» **EXERCISE DETAILS**:
In the data below, find every line with the word "Tzfat" and copy it.

-=-=-

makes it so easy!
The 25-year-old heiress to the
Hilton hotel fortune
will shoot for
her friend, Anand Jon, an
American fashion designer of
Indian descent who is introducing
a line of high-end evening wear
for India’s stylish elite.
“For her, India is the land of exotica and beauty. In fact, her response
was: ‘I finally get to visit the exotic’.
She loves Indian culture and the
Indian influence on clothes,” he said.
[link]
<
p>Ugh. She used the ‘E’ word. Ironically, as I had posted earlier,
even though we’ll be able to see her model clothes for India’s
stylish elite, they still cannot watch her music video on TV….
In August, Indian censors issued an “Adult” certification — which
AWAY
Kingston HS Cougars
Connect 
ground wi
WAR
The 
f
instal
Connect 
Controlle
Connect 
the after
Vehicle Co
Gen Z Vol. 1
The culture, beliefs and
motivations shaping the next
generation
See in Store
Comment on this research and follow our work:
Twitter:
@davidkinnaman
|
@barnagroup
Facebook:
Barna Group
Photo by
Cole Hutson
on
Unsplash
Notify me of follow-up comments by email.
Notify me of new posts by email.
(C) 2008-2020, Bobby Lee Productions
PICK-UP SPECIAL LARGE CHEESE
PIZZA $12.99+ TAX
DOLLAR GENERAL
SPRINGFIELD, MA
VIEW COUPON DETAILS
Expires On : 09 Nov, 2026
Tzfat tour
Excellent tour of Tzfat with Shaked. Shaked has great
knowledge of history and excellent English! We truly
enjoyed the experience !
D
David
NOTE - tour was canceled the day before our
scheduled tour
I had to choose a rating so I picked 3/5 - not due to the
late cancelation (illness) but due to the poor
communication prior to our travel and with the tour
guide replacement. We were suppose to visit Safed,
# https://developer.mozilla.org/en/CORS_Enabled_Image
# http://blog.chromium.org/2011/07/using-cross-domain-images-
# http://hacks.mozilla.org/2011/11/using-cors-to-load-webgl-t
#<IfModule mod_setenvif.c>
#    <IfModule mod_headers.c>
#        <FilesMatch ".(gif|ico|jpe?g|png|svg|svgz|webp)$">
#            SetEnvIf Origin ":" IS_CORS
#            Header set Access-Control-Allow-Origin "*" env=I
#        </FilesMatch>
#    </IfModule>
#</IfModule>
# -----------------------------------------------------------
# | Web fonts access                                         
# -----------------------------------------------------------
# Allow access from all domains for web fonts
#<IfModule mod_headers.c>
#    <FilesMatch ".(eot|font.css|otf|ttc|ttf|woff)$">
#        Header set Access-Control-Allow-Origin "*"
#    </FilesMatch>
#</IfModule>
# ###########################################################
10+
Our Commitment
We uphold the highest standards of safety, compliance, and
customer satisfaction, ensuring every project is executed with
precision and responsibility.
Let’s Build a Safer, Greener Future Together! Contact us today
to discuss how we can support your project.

-=-=-

» **ANSWER**:
Tzfat tour
Excellent tour of Tzfat with Shaked. Shaked has great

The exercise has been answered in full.